(GIVEN REQUEST):
Copy the stretch of the reviewer response from "Please use the" through "should be lowercase.", replacing "italics" with "bold".

Batch size refers to the number of one hot vectors at the same time at the input of neural network. Usually, too small will lead to slow convergence of the loss function and reduce the efficiency. Too small batch size will lead to failure of convergence of the loss function, failure of learning the channel model of the neural network and failure of training, Therefore, the number of tone-hot vector with similar specification to the input vector will be selected for training, so the training will be more effective and efficient. As for preventing overfitting, the reason is that without setting the batch size, there is too much difference in each individual waveform, which will reduce the gradient to a less ideal position, which is not conducive to our final result. Power normalization has nothing to do with the training optimization scheme. Power normalization is embodied in the receiver DSP, which is not the focus of this paper. In the revised version of MS, corresponding descriptions are added according to the reviewer’s comments. (Section 3.1 paragraph 4).

Please use the mathematical symbols in italics in the paper and improve the English writing skill and check the grammar. For example, in line 322, page 8, The should be lowercase.

Response and Action Taken: We carefully examined the full text and improved our English writing according to the reviewer’s comments

Please clarify the generation method of the random sequence.

(SOURCE MATERIAL):
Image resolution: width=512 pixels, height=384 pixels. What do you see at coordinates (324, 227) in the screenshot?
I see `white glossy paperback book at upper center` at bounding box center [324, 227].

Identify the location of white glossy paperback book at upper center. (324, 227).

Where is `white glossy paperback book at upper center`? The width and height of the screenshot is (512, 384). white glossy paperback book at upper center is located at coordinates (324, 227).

(EXPECTED OUTPUT):
Please use the mathematical symbols in bold in the paper and improve the English writing skill and check the grammar. For example, in line 322, page 8, The should be lowercase.